BitTorrent, the peer-to-peer technology that has become one of the most popular methods for sharing files, has landed $8.75 million in funding, according to reports. Venture capitalist firm DCM-Doll provided the cash infusion and intends to bring BitTorrent to Hollywood's doorstep.

But whether BitTorrent can shed its pirate image and appeal to content owners remains to be seen. The technology is currently used almost exclusively for the illegal distribution of copyrighted material by end users. Recent statistics have estimated that 33 percent of P2P traffic is attributable to BitTorrent.

BitTorrent itself is not the culprit, however. It is simply a communication protocol that facilitates efficient distribution of very large files. On the flipside, it is not uncommon for those particular files to be copyrighted music, movies or television shows.

This spring, the entertainment industry joined federal agencies in cracking down on illicit file sharing occurring on Web sites used as "trackers" to aggregate BitTorrent files. Shortly thereafter, BitTorrent debuted an online search and decentralized client that eliminates the need for such trackers.

At the time, BitTorrent offered the following statement on its Web site: "BitTorrent gives you the same freedom to publish previously enjoyed by only a select few with special equipment and lots of money."

Still, BitTorrent has found some legitimate uses - most notably helping to distribute Linux distributions from Red Hat and Mandriva, which are comprised of multiple 650MB CD images.
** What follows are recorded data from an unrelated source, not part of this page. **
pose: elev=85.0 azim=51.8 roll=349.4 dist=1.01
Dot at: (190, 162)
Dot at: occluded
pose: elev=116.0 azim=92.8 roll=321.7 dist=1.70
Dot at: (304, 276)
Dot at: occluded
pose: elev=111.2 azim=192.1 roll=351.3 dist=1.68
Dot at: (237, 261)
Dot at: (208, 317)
And recently, BitTorrent COO Ashwin Navin has attempted to distance the company from any association with piracy.

"eDonkey and other P2P networks can have the entire piracy market because we're not interested in it at all," Navin said, explaining that, "BitTorrent was designed for people with popular content. It is inherently a bad tool for piracy, but it is an extremely elegant tool to make great content available on the Web."

Although BitTorrent has yet to publicly offer concrete plans on how it would market a legitimate service, some ideas have surfaced. For example, the company could help Hollywood studios distribute movies that must be purchased before they can be viewed, or enable independent filmmakers to share their work in return for advertising revenues.
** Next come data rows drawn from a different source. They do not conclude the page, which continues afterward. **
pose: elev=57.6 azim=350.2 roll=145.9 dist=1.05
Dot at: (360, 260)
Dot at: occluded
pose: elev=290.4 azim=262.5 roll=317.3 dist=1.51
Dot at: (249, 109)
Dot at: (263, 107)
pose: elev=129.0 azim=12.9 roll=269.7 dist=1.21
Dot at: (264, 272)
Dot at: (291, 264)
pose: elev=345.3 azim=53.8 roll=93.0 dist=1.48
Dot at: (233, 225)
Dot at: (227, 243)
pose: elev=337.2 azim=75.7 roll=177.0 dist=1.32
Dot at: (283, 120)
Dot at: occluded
For the past five years, however, P2P companies have struggled with the near-impossible task of appealing to both content owners and consumers. The entertainment industry has long feared the entire concept of file trading, and consumers have balked at the notion they should share their limited upstream bandwidth for something that costs money.

Nonetheless, some industry watchers remain optimistic of BitTorrent's chances.

"The podcast start-ups of today are like Wine.com, while BitTorrent is Cisco of the digital content revolution," says technology pundit Om Malik. "It has actual technology that will help grow the open media. It has the technology that will help distribute the 'video content' next generation bloggers will create or whatever. It is infrastructure - and we know who makes all the money."